I would rather map the quads sizes first.

If you have an example geometry we can take a look.

I am sorry I can’t upload file due to security issues. Please understand me. Thank you
This is the screenshot, I would try to be very clear


this is the surface I want to convert to mesh. (It’s a single surface, so you don’t have to care about converting multi surface to single surface)


I have tried Mesh+Diamond Tiling, and then triangulated.

I have got trigulated mesh now, what I want to do is have these triangles equal
something like this;

Thankyou.

This may help. https://www.grasshopper3d.com/m/discussion?id=2985220%3ATopic%3A1286055

Thank you, I have gone through it, it seems possible, but not so clear yet:(

Meshmachine might help here. Not sure how it handles multiple surfaces though.

Hi @bmwdixi1927
Can you give a bit more context for this - what is it for, and why do the triangles need to be equilateral?

Covering general doubly curved surfaces with exactly equilateral triangles is only possible by crumpling the mesh so the triangles no longer lie tangent to the surface, and for anything beyond very subtle curvature the mesh will hardly resemble the original surface at all.

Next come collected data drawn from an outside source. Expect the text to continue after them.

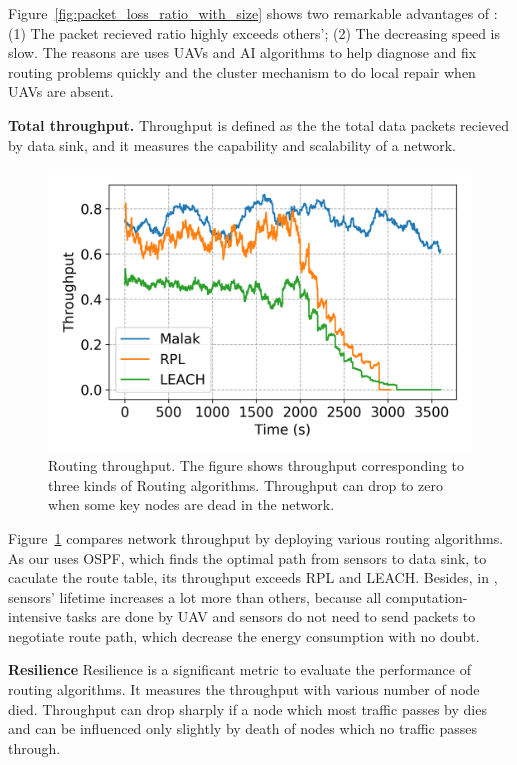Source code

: Figure~\ref{fig:packet_loss_ratio_with_size} shows two remarkable advantages of
{\sdn}: (1) The packet recieved ratio highly exceeds others'; (2) The decreasing
speed is slow. The reasons are {\sdn} uses UAVs and AI algorithms to help
diagnose and fix routing problems quickly and the cluster mechanism to do local
repair when UAVs are absent.

\textbf{Total throughput.}
Throughput is defined as the the total data packets recieved by data sink, and it
measures the capability and scalability of a network.

\begin{figure}[htbp]
	\centering
	\includegraphics[width=.85\columnwidth]{Figure/throughput}
	\vspace{-0.1in}
	\caption{Routing throughput.
		\textnormal{
			The figure shows throughput corresponding to three kinds of Routing
			algorithms. Throughput can drop to zero when some key nodes are dead
			in the network.
		}}
	\label{fig:throughput}
\end{figure}


Figure~\ref{fig:throughput} compares network throughput by deploying various
routing algorithms. As our {\sdn} uses OSPF, which finds the optimal path from
sensors to data sink, to caculate the route table, its throughput exceeds RPL
and LEACH. Besides, in {\sdn}, sensors' lifetime increases a lot more than
others, because all computation-intensive tasks are done by UAV and sensors do
not need to send packets to negotiate route path, which decrease the energy
consumption with no doubt.

\textbf{Resilience}
Resilience  is a significant metric to evaluate the performance of routing
algorithms. It measures the throughput with various number of node died.
Throughput can drop sharply if a node which most traffic passes by dies and can
be influenced only slightly by death of nodes which no traffic passes through.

The triangles in the file above posted by John look pretty close to equilateral. That might be about as close as possible with a surface like yours. Since your patch has a rectangular boundary, you’ll only be able to get full triangles along 2 sides, while the other 2 will have half triangles, like along the right in your last image. You can swap the u and v if you want to change which 2.

Just to add to @martynjhogg.

Mesh machine would be a nice way to go, although I think it only takes one surface/mesh if you require a non-disjoint result. However, looking at your surfaces they are connected at edges, so as long as you mesh the surfaces and connect these, you will have a non-disjoint starting point:

MeshMachineSurfaces

You can try M+ with this new mesh, or else here is an example using MeshMachine from Kangaroo1 (you will need the Plankton library):

MeshMachineGif2


meshMachineExample.gh (35.6 KB)

Daniel is now in on the thread, so might be able to help more than me if this is worth a shot.

As mentioned, this will only approximate a fair mesh close to equilateral triangles, which as Scott and Daniel allude to is not usually possible on freeform surfaces without ‘sticky out bits’ (technical term). Lobel frames are super nice btw.

John.

3 Likes

Hello everyone,

So here we go again with the same old problem. I try to do equilateral triangles following your directions and have a problem with rotation triangles in the mesh. How can I fix this? Also on a more complex mesh, I get another problem which is that triangles stop to be equilateral. Any help here?


M+Diamond_mesh grid.3dm (239.2 KB)

Are you after something like this?


Or do you need more regular connectivity?

Either way, perfectly equilateral while staying close to the input surface isn’t possible.
If it’s just about keeping a consistent direction for the triangulation, you could build the triangles explicitly from the 4 points of each quad, instead of using the triangulate function.

Otherwise you can use this to triangulate according to a guide direction without assuming anything about the vertex ordering of the quads:

2 Likes

Hi, @DanielPiker Thanks for your reply. It’s a very interesting response and solution. Beautiful thing! This might work but if I can control the size of main triangles and apply that as a repetition. So, the main triangle would be let’s say is in a size lets say 450mm and where is need is the triangle in a different size or construct domain between 200mm-600mm. Is it possible to construct a domain in this script? If not that just have size growth from big to small (small on a top). I need this grid to have around 60%-70% repetition in triangle size.

BTW somehow it amazing that this grid is not so hard to do in real life but in the calculation is such a struggle :frowning:

Thank you in advance for your help and wait to hear from you!